- Opening Delimiter -
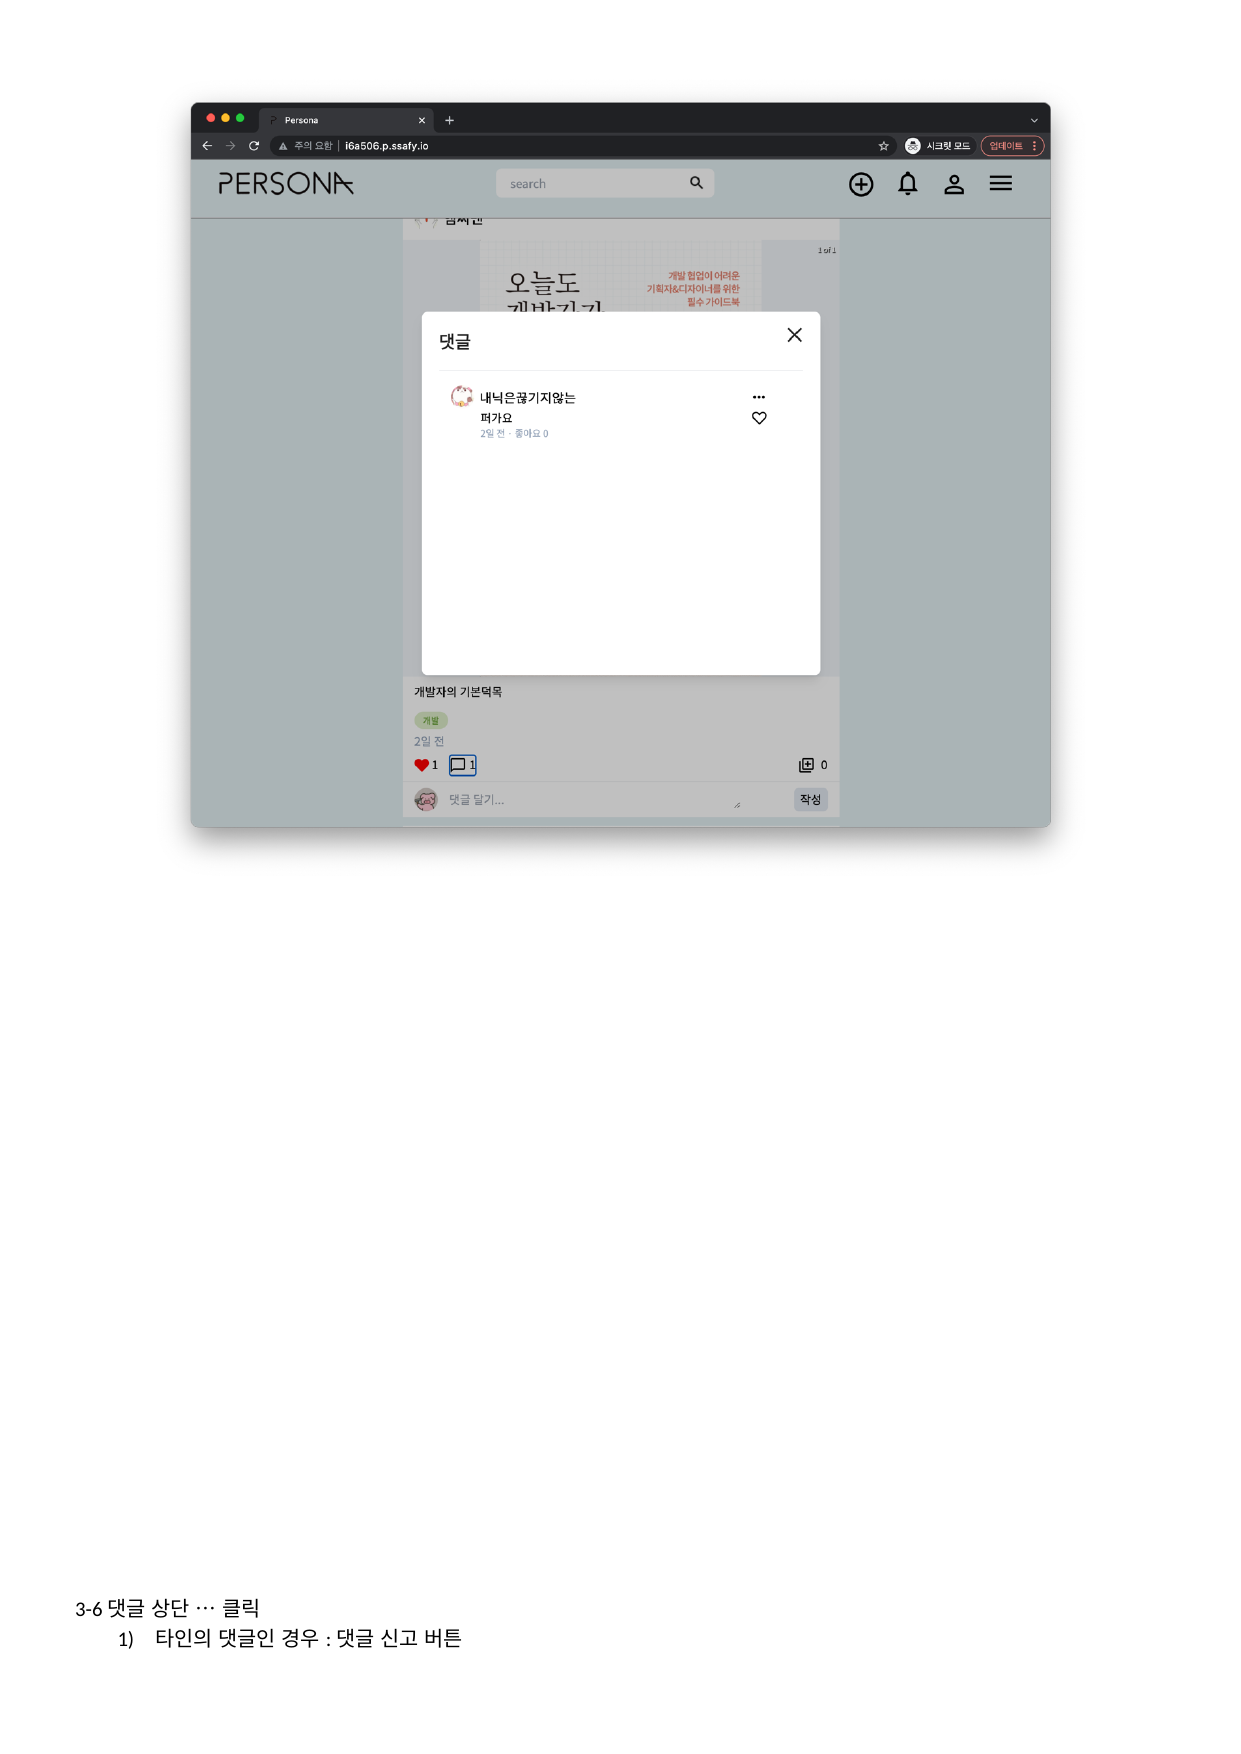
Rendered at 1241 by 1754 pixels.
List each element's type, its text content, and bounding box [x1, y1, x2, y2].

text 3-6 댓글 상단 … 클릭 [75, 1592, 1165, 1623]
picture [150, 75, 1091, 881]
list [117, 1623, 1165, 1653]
- Closing Delimiter -
- Opening Delimiter -
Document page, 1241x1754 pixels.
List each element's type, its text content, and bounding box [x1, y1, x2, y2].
- Closing Delimiter -
Your objective. Every line in the data above that contains "pixels" needs to be copied.

Answer to the problem.
Rendered at 1241 by 1754 pixels.
Document page, 1241x1754 pixels.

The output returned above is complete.